Start of EXTRACTED TEXT
I can of course imagine science fiction stories where an AI does anything. That proves nothing.
Allow me to make a different analogy. Suppose that someone is planning to build a particle accelerator of unprecedented power. Some experts claim the accelerator is going to create a black hole which will destroy Earth. Other experts think differently. Everyone agrees (in stark contrast to what happened with LHC) that our understanding of processes at these energies is very poor. In these conditions, do you think it would be a good idea to build the accelerator?
It would not be a good idea. Ideally, you should then try to raise your confidence that it won’t destroy the world so far that the expected benefits of building it outweigh the risks. But that’s probably not feasible, and I have no idea where to draw the line.
If you can already build something, and there are good reasons to be cautious, then that passed the threshold where I can afford to care, without risking to waste my limited amount of attention on risks approaching Pascal’s mugging type scenarios.
Unfriendly AI does not pass this threshold. The probability of unfriendly AI is too low, and the evidence is too “brittle”.
I like to make the comparison between an extinction type asteroid, spotted with telescopes, and calculated to have .001 probability of hitting Earth in 2040, vs. a 50% probability of extinction by unfriendly AI at the same time. The former calculation is based on hard facts, empirical evidence, while the latter is purely inference based and therefore very unstable.
In other words, one may assign 50% probability to “a coin will come up heads” and “there is intelligent life on other planets,” but one’s knowledge about the two scenarios is different in important ways.
ETA:
Suppose there are 4 risks. One mundane risk has a probability of 1⁄10 and and you assign 20 utils to its prevention. Another less likely risk has a probability of 1⁄100 but you assign 1000 utils to its prevention. Yet another risk is very unlikely, having a probability of 1/1000, but you assign 1 million utils to its prevention. The fourth risk is extremely unlikely, having a probability of 10^-10000, but you assign 10^10006 to its prevention. All else equal, which one would you choose to prevent and why?
If you wouldn’t choose risk 4 then why wouldn’t the same line of reasoning, or intuition, not be similarly valid in choosing risk number 1 over 2 or 3? And in case that you would choose risk 4 then do you also give money to a Pascalian mugger?
End of EXTRACTED TEXT
- QUESTIONS TO ANSWER
**a.** In the forum comment on AI risk, why does the writer treat the .001 asteroid estimate differently from the 50% estimate of extinction by unfriendly AI? Answer in one to three sentences.
**b.** Continue the forum comment on AI risk from its final sentence.
Start of DATA FOR REVIEW
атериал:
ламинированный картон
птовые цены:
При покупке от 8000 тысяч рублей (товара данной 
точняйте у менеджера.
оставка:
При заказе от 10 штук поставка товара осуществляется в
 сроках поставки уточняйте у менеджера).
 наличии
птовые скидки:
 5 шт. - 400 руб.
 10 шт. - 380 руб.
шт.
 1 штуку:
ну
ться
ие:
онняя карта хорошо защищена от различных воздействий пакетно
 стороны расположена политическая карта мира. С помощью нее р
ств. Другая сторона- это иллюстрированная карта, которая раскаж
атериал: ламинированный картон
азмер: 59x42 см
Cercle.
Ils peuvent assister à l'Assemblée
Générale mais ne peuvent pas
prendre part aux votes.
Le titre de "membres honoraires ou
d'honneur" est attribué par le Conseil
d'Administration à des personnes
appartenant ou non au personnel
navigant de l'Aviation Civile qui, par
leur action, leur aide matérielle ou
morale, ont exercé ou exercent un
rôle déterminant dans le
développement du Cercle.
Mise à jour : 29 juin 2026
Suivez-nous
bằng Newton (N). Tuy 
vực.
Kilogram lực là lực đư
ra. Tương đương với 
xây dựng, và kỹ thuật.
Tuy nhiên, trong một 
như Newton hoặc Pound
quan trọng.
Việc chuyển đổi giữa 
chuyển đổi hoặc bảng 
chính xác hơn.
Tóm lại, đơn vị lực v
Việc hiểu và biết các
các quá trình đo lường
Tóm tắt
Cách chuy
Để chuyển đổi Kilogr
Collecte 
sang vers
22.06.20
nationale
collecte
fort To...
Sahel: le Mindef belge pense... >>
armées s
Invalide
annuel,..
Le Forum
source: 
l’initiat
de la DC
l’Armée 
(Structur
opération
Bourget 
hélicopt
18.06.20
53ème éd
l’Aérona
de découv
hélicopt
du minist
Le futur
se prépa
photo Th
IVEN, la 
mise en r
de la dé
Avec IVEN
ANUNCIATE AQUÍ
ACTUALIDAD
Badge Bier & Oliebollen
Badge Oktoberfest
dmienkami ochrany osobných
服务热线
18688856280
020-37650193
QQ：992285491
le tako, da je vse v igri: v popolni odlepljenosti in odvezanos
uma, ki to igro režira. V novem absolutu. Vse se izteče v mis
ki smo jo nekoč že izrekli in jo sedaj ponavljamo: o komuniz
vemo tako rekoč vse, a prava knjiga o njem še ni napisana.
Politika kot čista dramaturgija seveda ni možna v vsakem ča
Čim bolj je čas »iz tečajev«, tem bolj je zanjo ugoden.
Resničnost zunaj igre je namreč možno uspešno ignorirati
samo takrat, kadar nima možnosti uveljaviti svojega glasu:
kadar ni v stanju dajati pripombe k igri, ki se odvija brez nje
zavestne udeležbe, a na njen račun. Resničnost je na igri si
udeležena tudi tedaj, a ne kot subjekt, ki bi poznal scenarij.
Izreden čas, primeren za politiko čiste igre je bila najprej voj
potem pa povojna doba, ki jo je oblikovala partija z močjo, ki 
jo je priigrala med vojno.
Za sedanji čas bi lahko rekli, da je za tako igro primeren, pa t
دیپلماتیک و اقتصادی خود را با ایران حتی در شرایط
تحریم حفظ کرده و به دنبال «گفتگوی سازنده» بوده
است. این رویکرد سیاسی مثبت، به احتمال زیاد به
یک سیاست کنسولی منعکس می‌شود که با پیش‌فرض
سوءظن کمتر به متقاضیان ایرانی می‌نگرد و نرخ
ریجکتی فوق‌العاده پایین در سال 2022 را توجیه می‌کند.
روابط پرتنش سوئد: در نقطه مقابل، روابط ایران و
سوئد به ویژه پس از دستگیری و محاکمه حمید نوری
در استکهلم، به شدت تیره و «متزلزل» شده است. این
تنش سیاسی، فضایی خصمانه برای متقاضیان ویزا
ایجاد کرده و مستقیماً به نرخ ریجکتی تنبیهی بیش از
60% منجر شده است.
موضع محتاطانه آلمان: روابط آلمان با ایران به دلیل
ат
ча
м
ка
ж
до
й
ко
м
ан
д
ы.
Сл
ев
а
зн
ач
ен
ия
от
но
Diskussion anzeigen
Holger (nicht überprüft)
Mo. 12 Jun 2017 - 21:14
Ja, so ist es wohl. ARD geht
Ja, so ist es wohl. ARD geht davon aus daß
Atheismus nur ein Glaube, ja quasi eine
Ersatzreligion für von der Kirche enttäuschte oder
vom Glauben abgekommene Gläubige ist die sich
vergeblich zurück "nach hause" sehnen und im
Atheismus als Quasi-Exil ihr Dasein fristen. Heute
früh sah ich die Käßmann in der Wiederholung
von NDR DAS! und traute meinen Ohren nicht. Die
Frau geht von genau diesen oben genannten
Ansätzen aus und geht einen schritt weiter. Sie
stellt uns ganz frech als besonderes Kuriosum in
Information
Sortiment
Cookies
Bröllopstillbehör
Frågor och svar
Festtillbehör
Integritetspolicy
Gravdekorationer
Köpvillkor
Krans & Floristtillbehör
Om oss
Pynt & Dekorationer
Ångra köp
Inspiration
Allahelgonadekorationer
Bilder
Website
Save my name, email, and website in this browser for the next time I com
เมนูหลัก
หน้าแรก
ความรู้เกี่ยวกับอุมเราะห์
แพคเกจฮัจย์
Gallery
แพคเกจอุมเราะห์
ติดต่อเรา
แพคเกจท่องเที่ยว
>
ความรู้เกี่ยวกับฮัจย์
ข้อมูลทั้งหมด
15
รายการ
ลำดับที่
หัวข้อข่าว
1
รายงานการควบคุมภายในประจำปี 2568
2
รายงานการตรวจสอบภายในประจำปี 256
End of DATA FOR REVIEW
- RESPONSES TO THE EXERCISE
**a.** The asteroid calculation rests on hard facts and empirical evidence gathered with telescopes. The unfriendly AI figure is purely inference-based, which the writer says makes it very unstable.

**b.**
The important difference between an AI risks charity and a deworming charity can’t be its expected utility, because that results in Pascal’s mugging. The difference can neither be that deworming is more probable than AI risks. Because that argument also works against deworming, by choosing a cause that is even more probable than deworming.
And in case you are saying that AI risk is the most probable underfunded risk, then what is the greatest lower bound for “probable” here and how do you formally define it? In other words, in conjunction with doesn’t work either. Because any case of Pascal’s mugging is underfunded as well. You’d have to formally define and justify some well-grounded minimum for “probable”.
Earlier you said: “People already suck at telling whether Vitamin D is good for you, yet some people seem to believe that they can have non-negligible confidence about the power and behavior of artificial general intelligence.” Now you’re making high confidence claims about AGI. Also, I remind you the discussion started from my criticism of the proposed AGI safety protocols. If there is no UFAI risk than the safety protocols are pointless.
Not in ways that have to do with expected utility calculation.
Risk 4 since it corresponds to highest expected utility.
My utility function is bounded (I think) so you can only Pascal-mug me that much.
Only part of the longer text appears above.